It’s time for brunch, and it’s murder out there. Drew Droege’s Messy White Gays is 80 minutes of frenzied, high-pitched farce: a barrage of extremely gay, extremely New York, extremely right now, extremely geographically hyper-local zingers and insults, such as a perfect one-liner about the hot dogs at Julius. (How will those hit if the show travels outside Manhattan? Do you recast the references for whatever town you pitch up in?)
This sporadically very funny, sporadically exhausting show (at The Duke on 42nd Street, to Jan. 11, 2026) also features echoes from gay pop-cultural behemoths The Boys in the Band and Rope. Indeed, one character invokes the former when they visit the swanky apartment-with-Central-Park-views of Brecken (James Cusati-Moyer) and Caden (Aaron Jackson), as they hurry to cover up a recent crime: the Rope-like murder and concealment of the body of their houseguest and throuple-member Monty.
The first absurdity of this killing—on Alexander Dodge’s initially pristine set—is that Monty is played by the kind of crash-test dummy you used to see being thrown through windshields in public service announcements advocating the use of car seat belts.
The next, darker absurdity is that the men killed Monty—just as John Dall and Farley Granger’s characters vanquished their victim in Rope—because they could. It is murder as an emblem of superiority. Monty and his dullness offended them. However, again just as in Rope, Brecken and Caden will struggle to cover up the murder because their apartment is about to be filled with guests.

It’s Sunday morning. Merry at a party the night before, Caden doled out invitations. The ensuing knocks at the door of the men’s apartment, mean the guests will want food, but really drink, drugs, and a forum to out-b—h one another in a race to the bottom of the rosé bottle. (Forget glasses, this is drinking with individual bottles and windy straws.)
Enter first Thacker (the excellent Pete Zias), an old-school flamer who blithely b—hes, then is a flake, then nails it, then loses it, all in his own otherworldly cycle. He’s a Grey Gardens Edie in neon bodycon. Next comes dim/not dim/dim again social media hunk Addison (Derek Chadwick, with 1.7 million Instagram followers himself), who thoughtfully brings arms the size of hams to the party.
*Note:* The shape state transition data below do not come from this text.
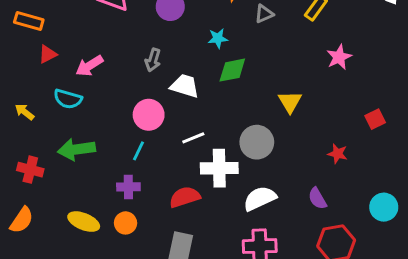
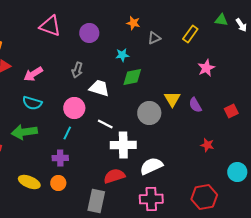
cyan semicircle: (68, 99) -> (32, 103), moved
white line: (193, 138) -> (105, 124), turned 49
gray circle: (257, 142) -> (149, 113), moved
red star: (338, 154) -> (207, 145), moved
red semicircle: (185, 197) -> (114, 176), moved
purple semicircle: (317, 198) -> (195, 105), moved

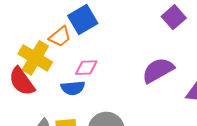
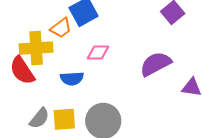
yellow cross: (35, 58) -> (36, 48), turned -36
pink diamond: (86, 68) -> (98, 53), moved

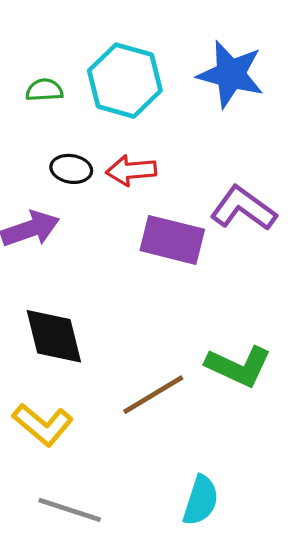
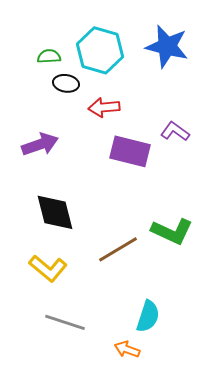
black ellipse: (71, 169) -> (66, 83), moved
purple L-shape: (243, 208) -> (175, 131), size x0.7

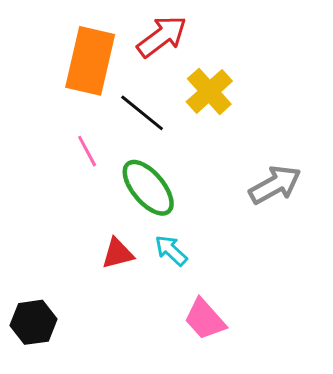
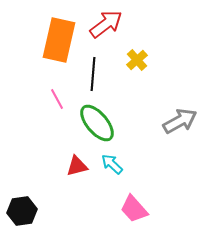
yellow cross: (209, 91) -> (137, 60), size x0.7
black line: (142, 113) -> (93, 74), turned 56

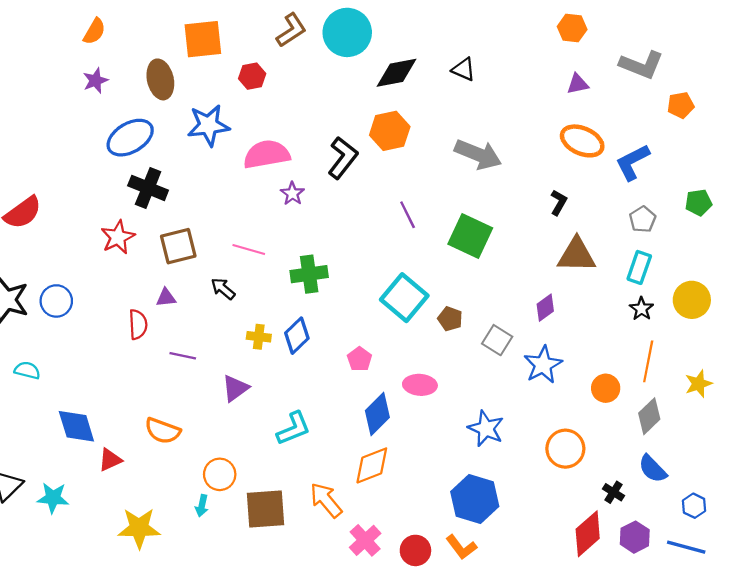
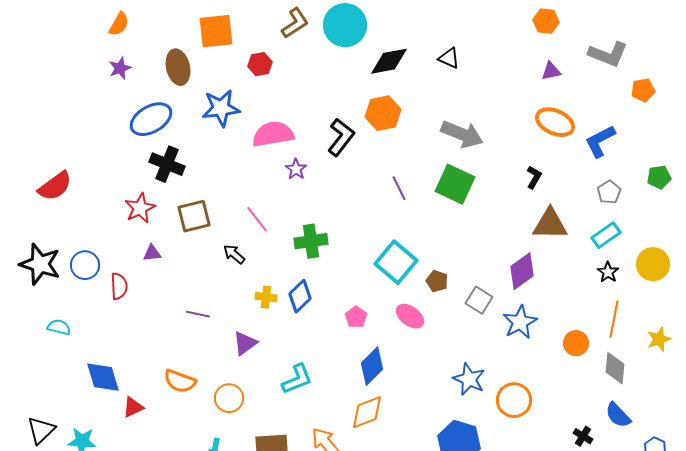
green square: (470, 236) -> (455, 184), moved
pink line: (249, 249) -> (257, 219), turned 36
cyan rectangle: (639, 267) -> (606, 235), turned 36
purple triangle: (166, 298) -> (152, 253), moved
purple diamond: (545, 308) -> (522, 271), size x1.5
red semicircle: (138, 324) -> (119, 286), moved
pink ellipse: (420, 385) -> (410, 316), moved, turned 32
gray diamond: (649, 416) -> (615, 368), turned -40
orange circle: (565, 449) -> (514, 400), moved
orange circle: (220, 474) -> (229, 398), moved

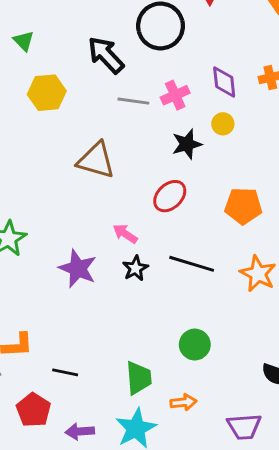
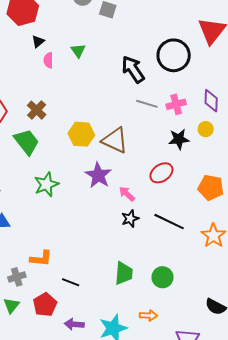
yellow hexagon: (47, 93) -> (81, 134), moved
purple star: (78, 269) -> (98, 175), moved
green trapezoid: (139, 378) -> (124, 273), moved

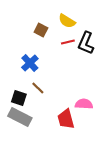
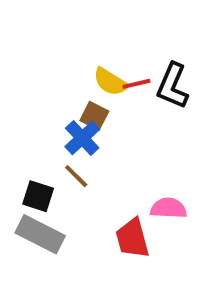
yellow semicircle: (67, 21) -> (110, 82), moved
brown square: (41, 30) -> (94, 116), moved
blue cross: (30, 63) -> (82, 138), moved

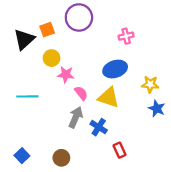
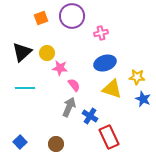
orange square: (47, 30) -> (41, 18), moved
pink cross: (126, 36) -> (101, 33), moved
black triangle: (24, 39) -> (22, 52), moved
yellow triangle: (109, 98) -> (112, 89), moved
red rectangle: (119, 150) -> (109, 137), size x1.6

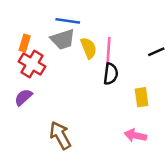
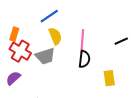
blue line: (68, 21) -> (49, 16), turned -42
gray trapezoid: (63, 39) -> (45, 56), moved
yellow semicircle: (89, 48) -> (55, 36), moved

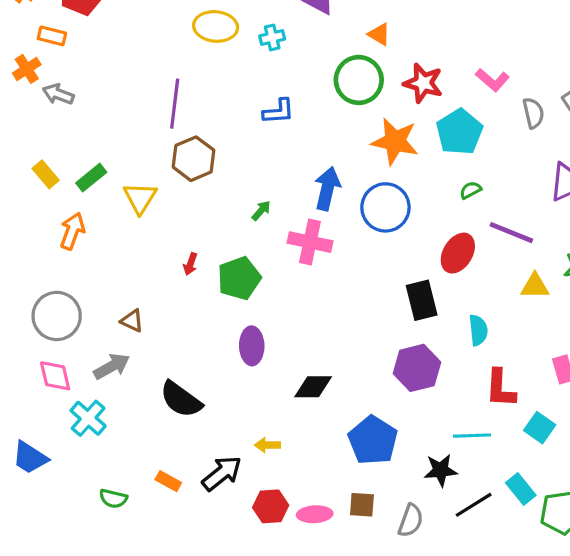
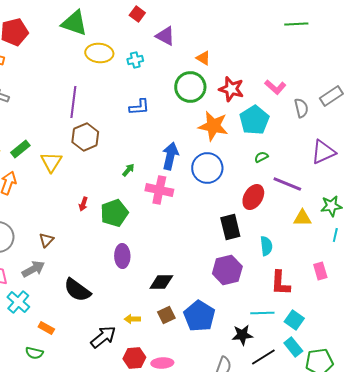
brown triangle: (132, 321) -> (46, 240), turned 49
cyan square: (540, 428) -> (294, 320), moved
orange rectangle: (168, 481) -> (46, 328), moved
brown square: (362, 505) -> (166, 315), moved, turned -30

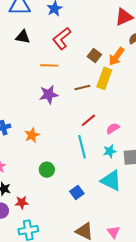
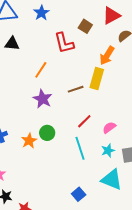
red L-shape: (62, 38) -> (64, 43), moved, turned -60
brown square: (94, 55) -> (85, 26), moved
orange line: (49, 65) -> (41, 70), turned -54
purple star: (49, 94) -> (43, 99), turned -30
green circle: (47, 170) -> (47, 133), moved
Droege’s own, late-arriving character—downstairs neighbor Karl, recalling The Boys in the Band’s Harold—counters the liberal pieties that Caden spouts and Addison’s insipid influencer chatter. For a while we have the tension of a very dead body hidden in a Jonathan Adler credenza alongside a group of sniping queens cutting each other down to size around age, sex, money, looks, desire, drugs, online fame, and partying. Soon, the apartment becomes a warzone, littered with food, vomit, and verbal lacerations—and that corpse.
The title of the show, directed by Mike Donahue, is spelled out in lights across the stage when you arrive, and as a banner headline may sell tickets to a hometown audience wanting to see that demographic comically skewered. But the show is more farce than barbed analysis of the obnoxious shallowness of the party, clothes, status and money-obsessed queens the title summons up—even if the show both flirts with satirizing the lack of Black friends in their social group and, through Caden’s criticisms of his partner and the group more generally, their unthinking, unquestioning embrace of the privilege they possess. (Caden himself is a Smuckers heir!)

The cold viciousness that Cusati-Moyer gives Brecken is reminiscent of Dall’s Brandon in Rope, and his stony glare, sadistic kicking of Monty’s dead body, and permanent snarl give the show and the character a serrated edge: what is he capable of as a murderer, and as a partner? Isn’t an ultimate sign of privilege of a “messy white gay” that they could murder with impunity, simply annoyed at the victim’s lack of social skills? When Caden’s wealth is revealed, an examination of who really holds the balance of power in that relationship would give the show additional depth.

But deeper questioning and nuanced ambiguities aren’t really what Messy White Gays is about. Droege—famed for his impersonations of Chloë Sevigny—is a formidable joke writer, and in previous shows like Bright Colors and Bold Patterns and Happy Birthday Doug, his well-crafted volleys of insults, jokes, and gay-cultural observation were leavened with character evolution and observation. Messy White Gays is a different proposition—more a high-voltage, extended comedy sketch than fully realized play.
The gags come…well…thick and fast.
“There’s a problem.”
“What? Is Lisa Rinna back in the cast of Chicago?”
You may laugh, you may gasp (particularly at the literally blowout finale), and Messy White Gays may also make you want to stay in for the rest of your lives.